Within each country, the probability of each of these branches was estimated directly from the CLIP trial surveillance and POM databases. Standard errors for these probabilities were estimated and adjusted for the clustered structure of the data, and associated mean costs were estimated for each branch. Community engagement costs were assumed to be distributed evenly across the varying POM contact frequency groups. All other costs (CHW training and incentives, supplies, drugs) were distributed on a per contact basis, meaning branches on the tree corresponded to groups with more POM-guided contacts and associated costs, to appropriately estimate the associated implementation cost of each frequency (‘scenario’) of the intervention.

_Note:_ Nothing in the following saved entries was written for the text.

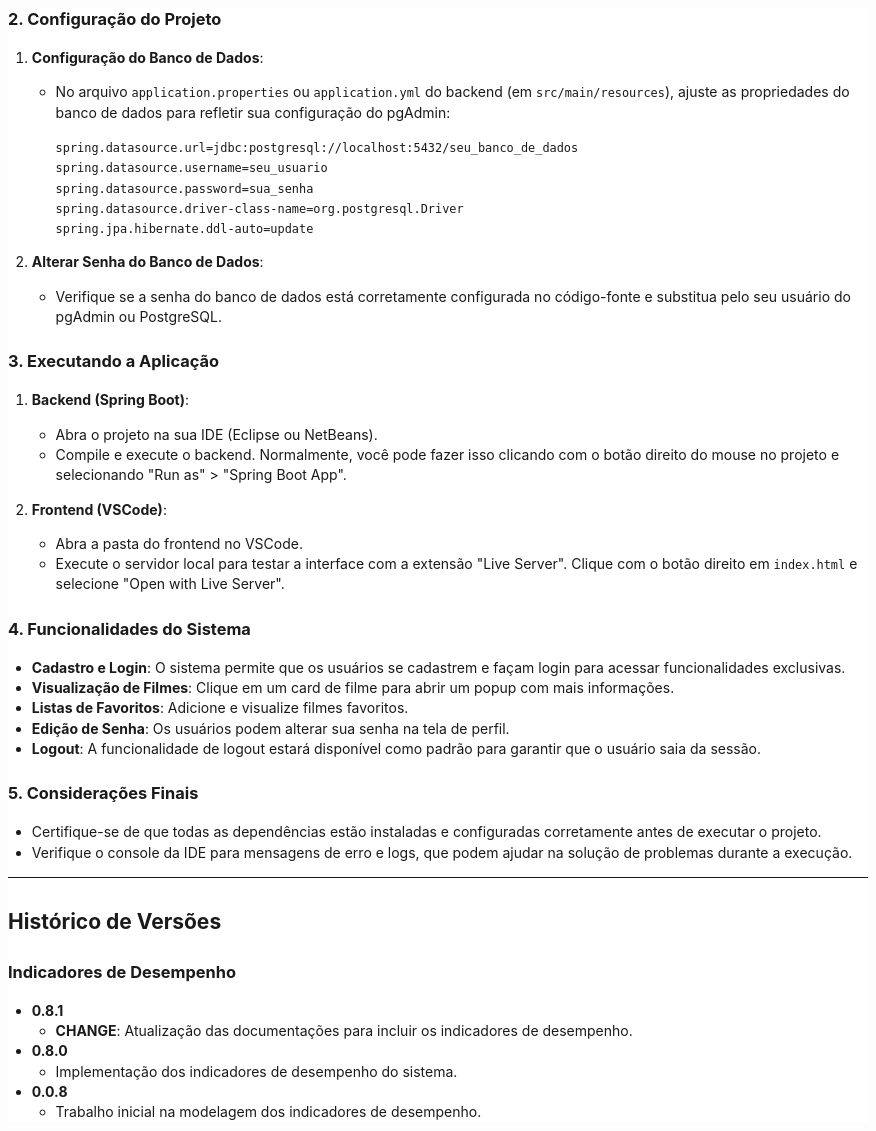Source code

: ### 2. Configuração do Projeto

1. **Configuração do Banco de Dados**:
   - No arquivo `application.properties` ou `application.yml` do backend (em `src/main/resources`), ajuste as propriedades do banco de dados para refletir sua configuração do pgAdmin:
     ```properties
     spring.datasource.url=jdbc:postgresql://localhost:5432/seu_banco_de_dados
     spring.datasource.username=seu_usuario
     spring.datasource.password=sua_senha
     spring.datasource.driver-class-name=org.postgresql.Driver
     spring.jpa.hibernate.ddl-auto=update
     ```

2. **Alterar Senha do Banco de Dados**:
   - Verifique se a senha do banco de dados está corretamente configurada no código-fonte e substitua pelo seu usuário do pgAdmin ou PostgreSQL.

### 3. Executando a Aplicação
1. **Backend (Spring Boot)**:
   - Abra o projeto na sua IDE (Eclipse ou NetBeans).
   - Compile e execute o backend. Normalmente, você pode fazer isso clicando com o botão direito do mouse no projeto e selecionando "Run as" > "Spring Boot App".

2. **Frontend (VSCode)**:
   - Abra a pasta do frontend no VSCode.
   - Execute o servidor local para testar a interface com a extensão "Live Server". Clique com o botão direito em `index.html` e selecione "Open with Live Server".

### 4. Funcionalidades do Sistema
- **Cadastro e Login**: O sistema permite que os usuários se cadastrem e façam login para acessar funcionalidades exclusivas.
- **Visualização de Filmes**: Clique em um card de filme para abrir um popup com mais informações.
- **Listas de Favoritos**: Adicione e visualize filmes favoritos.
- **Edição de Senha**: Os usuários podem alterar sua senha na tela de perfil.
- **Logout**: A funcionalidade de logout estará disponível como padrão para garantir que o usuário saia da sessão.

### 5. Considerações Finais
- Certifique-se de que todas as dependências estão instaladas e configuradas corretamente antes de executar o projeto.
- Verifique o console da IDE para mensagens de erro e logs, que podem ajudar na solução de problemas durante a execução.
---

## Histórico de Versões

### Indicadores de Desempenho
- **0.8.1**  
  - **CHANGE**: Atualização das documentações para incluir os indicadores de desempenho.  
- **0.8.0**  
  - Implementação dos indicadores de desempenho do sistema.  
- **0.0.8**  
  - Trabalho inicial na modelagem dos indicadores de desempenho.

We conducted a standard probabilistic sensitivity analysis (20) to determine the uncertainty associated with our analyses. For this, probability and costs for each branch were simulated using the above parameters. Costs were assumed to have gamma distributions, outcomes were assumed to have beta distributions, and the probability of each number of POM visits was drawn from a Dirichlet distribution (Table S3). These simulations were run 10,000 times for each country and the results summarised with 95% credible intervals (as the 2.5th and 97.5th percentiles of the 10,000 runs) for the YLL, cost, and ICERs for each trial arm as well as at each intervention scenario. Results were also visualised using a cost-effectiveness plane (with points in the top, right corner considered to be cost-effective), and with willingness to pay curves and thresholds for each YLL averted (which shows for increasing cost to a decision maker the likelihood the intervention is cost-effective). Willingness to pay thresholds were based on three times the country-specific GDP/capita in 2016 (India = $5188, Mozambique = $1287, Pakistan = $4105).
All analyses were carried out using R Version 3.5.3.